■ 文書抜粋:

════

封筒の宛名
 
 日本国 東京 赤坂表町3丁目
 ラントグラーフ様
 
 
Paul Engel より Landgraf 宛の書簡
 
板東にて、1919年10月1日
 
恭敬 ラントグラーフ様
 まず、大連での私の雇用の件に関してご尽力いただいたことに、衷心より感謝申し上げます。残念ながら本日、関係事務所より、南満州鉄道会社が私の採用を見合わせる旨の知らせを受け取りました。もし採用されることになっていたとすれば、どんなに嬉しく思ったことでしょう。不採用の理由は何だったのだろうか。そのような疑問を抱いておりますので、私は敢えて、私自身について少し詳しく報告いたしたく存じます。私は優れた音楽教育を受け、名のあるオーケストラでのみ音楽活動をして参りました。俘虜生活が始まり、最初は3名で活動を始めましたが、現在は45名の楽団員を抱えております。全員が素人です。2週間後に私は、オーケストラをバックにベートーヴェンのヴァイオリンコンチェルトと、ベートーヴェンの第六交響曲を演奏することになっております。去年私は徳川公の前で、私のオーケストラと一緒に協演いたしましたが、その演奏の後、彼が私に個人的に話しかけてくれまして、オーケストラと私の演奏を褒めてくださいました。更に私は丸亀と撫養(むや)から、私の業績に関して、感謝の言葉を縫った刺繍をいただいておりますし、また今月の8日には3日間の予定で再度徳島に出掛け、そこでコンサートを開くことになっております。私は確信しております――私を採用する気でいた人たちが、もし私の演奏を聴いてくださっていたならば、私を雇ってくれたであろうことを。ところで、ラントグラーフ様、ひょっとして東京で職を得る可能性はございませんでしょうか。この件につきまして、再度ご尽力いただければ、非常に有難く存じます。もしそれが不可能であれば、私は妻と一緒にドイツに帰らなければならないことになります。私のためにお骨折りいただきましたことに対して、最後にもう一度心より感謝申し上げます。
               頓首
                  パウル・エンゲル
 
ひょっとするとクローン教授に、東京での私の職について何かお世話いただけるのではないでしょうか
 
 
 訳者注: 
 
 手紙の受取人ラントグラーフは、大沼氏の教示によれば、「多分、ティッセンクルップ(一大製鉄コンツェルン)の日本代表」のWilhelm Landgrafである可能性が高いとのこと。以下のHPに彼に関する言及がある。

════

■ 学習資料:
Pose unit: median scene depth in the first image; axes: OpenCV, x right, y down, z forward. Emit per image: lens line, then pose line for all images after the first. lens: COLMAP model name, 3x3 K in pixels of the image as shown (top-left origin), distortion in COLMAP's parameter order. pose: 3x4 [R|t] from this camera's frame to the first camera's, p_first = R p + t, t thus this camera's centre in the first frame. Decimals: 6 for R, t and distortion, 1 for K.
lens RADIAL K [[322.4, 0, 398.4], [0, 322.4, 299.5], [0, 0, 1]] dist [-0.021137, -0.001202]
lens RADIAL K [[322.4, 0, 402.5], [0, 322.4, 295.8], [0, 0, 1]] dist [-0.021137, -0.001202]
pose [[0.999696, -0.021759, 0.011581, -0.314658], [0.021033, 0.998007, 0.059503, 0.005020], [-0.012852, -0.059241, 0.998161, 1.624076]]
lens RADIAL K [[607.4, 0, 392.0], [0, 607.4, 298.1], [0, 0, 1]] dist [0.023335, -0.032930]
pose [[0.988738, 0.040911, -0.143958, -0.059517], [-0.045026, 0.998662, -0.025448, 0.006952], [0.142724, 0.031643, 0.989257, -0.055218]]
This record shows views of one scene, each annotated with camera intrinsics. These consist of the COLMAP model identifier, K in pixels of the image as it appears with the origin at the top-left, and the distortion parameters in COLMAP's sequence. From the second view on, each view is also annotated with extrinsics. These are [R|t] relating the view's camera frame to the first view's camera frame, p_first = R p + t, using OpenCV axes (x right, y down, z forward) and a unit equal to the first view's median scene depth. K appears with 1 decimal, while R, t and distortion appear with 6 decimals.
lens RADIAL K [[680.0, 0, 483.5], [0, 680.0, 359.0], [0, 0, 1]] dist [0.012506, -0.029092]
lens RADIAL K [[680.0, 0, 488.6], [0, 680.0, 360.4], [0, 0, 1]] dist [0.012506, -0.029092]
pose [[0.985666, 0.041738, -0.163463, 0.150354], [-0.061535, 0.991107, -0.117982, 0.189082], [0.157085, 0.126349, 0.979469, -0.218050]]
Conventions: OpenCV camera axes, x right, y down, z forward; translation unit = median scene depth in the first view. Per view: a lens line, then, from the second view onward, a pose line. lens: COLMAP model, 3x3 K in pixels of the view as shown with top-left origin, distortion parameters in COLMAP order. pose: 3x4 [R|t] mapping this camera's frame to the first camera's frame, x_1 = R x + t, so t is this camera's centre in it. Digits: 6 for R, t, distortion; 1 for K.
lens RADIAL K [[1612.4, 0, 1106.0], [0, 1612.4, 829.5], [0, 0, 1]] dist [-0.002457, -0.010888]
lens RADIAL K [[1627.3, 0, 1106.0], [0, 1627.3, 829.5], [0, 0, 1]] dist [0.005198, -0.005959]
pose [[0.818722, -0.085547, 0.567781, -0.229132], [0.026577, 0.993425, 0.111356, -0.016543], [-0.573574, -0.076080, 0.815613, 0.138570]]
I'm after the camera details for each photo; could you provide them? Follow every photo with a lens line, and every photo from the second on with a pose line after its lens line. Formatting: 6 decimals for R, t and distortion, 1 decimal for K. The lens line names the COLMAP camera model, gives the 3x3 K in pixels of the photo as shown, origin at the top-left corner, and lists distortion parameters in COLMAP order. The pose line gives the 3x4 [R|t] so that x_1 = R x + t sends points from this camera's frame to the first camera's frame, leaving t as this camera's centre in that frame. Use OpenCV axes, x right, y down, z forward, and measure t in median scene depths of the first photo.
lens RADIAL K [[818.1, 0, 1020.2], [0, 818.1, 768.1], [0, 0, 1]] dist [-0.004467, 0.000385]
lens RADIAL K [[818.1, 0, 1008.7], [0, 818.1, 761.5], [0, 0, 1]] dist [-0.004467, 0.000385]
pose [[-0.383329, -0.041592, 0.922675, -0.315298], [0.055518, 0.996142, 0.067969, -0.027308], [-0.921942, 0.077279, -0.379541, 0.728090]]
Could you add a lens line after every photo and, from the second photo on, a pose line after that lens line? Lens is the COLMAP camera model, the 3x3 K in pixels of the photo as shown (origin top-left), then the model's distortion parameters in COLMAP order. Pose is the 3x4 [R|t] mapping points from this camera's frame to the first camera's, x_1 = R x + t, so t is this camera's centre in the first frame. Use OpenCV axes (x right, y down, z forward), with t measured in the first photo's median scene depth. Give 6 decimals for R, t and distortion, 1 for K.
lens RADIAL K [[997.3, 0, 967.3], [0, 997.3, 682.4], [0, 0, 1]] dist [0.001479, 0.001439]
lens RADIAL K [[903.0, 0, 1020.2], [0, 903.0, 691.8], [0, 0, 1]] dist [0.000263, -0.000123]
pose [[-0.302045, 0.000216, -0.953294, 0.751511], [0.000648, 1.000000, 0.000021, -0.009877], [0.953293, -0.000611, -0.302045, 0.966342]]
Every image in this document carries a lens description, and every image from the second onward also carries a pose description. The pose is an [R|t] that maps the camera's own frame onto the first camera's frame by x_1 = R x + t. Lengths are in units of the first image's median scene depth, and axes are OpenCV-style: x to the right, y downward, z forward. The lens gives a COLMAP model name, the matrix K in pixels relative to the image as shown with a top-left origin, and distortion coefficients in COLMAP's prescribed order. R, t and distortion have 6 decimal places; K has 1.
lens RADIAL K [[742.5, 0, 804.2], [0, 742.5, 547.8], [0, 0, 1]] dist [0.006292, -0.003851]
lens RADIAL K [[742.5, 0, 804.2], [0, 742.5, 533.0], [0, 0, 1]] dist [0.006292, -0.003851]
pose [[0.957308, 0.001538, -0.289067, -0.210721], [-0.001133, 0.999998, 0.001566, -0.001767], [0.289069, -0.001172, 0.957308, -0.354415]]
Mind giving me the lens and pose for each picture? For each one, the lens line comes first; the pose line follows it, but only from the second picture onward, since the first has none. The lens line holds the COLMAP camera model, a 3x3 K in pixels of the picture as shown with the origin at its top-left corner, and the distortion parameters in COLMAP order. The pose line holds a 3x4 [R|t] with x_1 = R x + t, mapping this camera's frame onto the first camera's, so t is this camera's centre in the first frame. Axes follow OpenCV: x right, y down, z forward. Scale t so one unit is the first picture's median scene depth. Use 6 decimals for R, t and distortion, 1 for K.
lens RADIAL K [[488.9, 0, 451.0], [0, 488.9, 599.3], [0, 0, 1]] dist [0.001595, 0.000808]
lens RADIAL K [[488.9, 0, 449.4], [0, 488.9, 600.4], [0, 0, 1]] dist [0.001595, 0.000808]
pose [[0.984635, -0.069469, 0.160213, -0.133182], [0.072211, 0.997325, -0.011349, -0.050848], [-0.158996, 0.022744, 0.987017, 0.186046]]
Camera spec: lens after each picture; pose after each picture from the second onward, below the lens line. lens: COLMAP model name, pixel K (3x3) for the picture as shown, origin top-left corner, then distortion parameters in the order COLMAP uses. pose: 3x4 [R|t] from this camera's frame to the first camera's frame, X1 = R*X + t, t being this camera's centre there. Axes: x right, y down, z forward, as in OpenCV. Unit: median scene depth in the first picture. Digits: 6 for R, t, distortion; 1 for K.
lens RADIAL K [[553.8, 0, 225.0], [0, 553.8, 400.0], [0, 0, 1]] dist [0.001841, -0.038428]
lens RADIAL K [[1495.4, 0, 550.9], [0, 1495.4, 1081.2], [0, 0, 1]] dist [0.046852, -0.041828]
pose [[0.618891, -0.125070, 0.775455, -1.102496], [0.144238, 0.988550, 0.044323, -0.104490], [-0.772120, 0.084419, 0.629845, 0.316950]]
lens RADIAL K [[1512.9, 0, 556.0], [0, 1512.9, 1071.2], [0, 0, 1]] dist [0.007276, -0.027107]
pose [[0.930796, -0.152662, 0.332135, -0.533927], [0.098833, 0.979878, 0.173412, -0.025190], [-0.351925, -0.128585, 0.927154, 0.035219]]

════

■ 課題:
A. この書簡の内容を2文でまとめなさい。
B. 書簡の「板東にて、1919年10月1日」から「一度心より感謝申し上げます。」までを、両端を含めてそのまま書き写しなさい。

■ 解答例:
A. パウル・エンゲルは板東からラントグラーフに宛てて、大連での雇用への尽力に感謝しつつ、南満州鉄道会社が採用を見合わせたとの知らせを受けたことを伝えている。エンゲルは自身の音楽教育や45名の楽団、徳川公に演奏を褒められたことなどを報告し、東京で職を得るために再度の尽力を求め、それが不可能なら妻と一緒にドイツに帰らなければならないと述べている。

B.
板東にて、1919年10月1日
 
恭敬 ラントグラーフ様
 まず、大連での私の雇用の件に関してご尽力いただいたことに、衷心より感謝申し上げます。残念ながら本日、関係事務所より、南満州鉄道会社が私の採用を見合わせる旨の知らせを受け取りました。もし採用されることになっていたとすれば、どんなに嬉しく思ったことでしょう。不採用の理由は何だったのだろうか。そのような疑問を抱いておりますので、私は敢えて、私自身について少し詳しく報告いたしたく存じます。私は優れた音楽教育を受け、名のあるオーケストラでのみ音楽活動をして参りました。俘虜生活が始まり、最初は3名で活動を始めましたが、現在は45名の楽団員を抱えております。全員が素人です。2週間後に私は、オーケストラをバックにベートーヴェンのヴァイオリンコンチェルトと、ベートーヴェンの第六交響曲を演奏することになっております。去年私は徳川公の前で、私のオーケストラと一緒に協演いたしましたが、その演奏の後、彼が私に個人的に話しかけてくれまして、オーケストラと私の演奏を褒めてくださいました。更に私は丸亀と撫養(むや)から、私の業績に関して、感謝の言葉を縫った刺繍をいただいておりますし、また今月の8日には3日間の予定で再度徳島に出掛け、そこでコンサートを開くことになっております。私は確信しております――私を採用する気でいた人たちが、もし私の演奏を聴いてくださっていたならば、私を雇ってくれたであろうことを。ところで、ラントグラーフ様、ひょっとして東京で職を得る可能性はございませんでしょうか。この件につきまして、再度ご尽力いただければ、非常に有難く存じます。もしそれが不可能であれば、私は妻と一緒にドイツに帰らなければならないことになります。私のためにお骨折りいただきましたことに対して、最後にもう一度心より感謝申し上げます。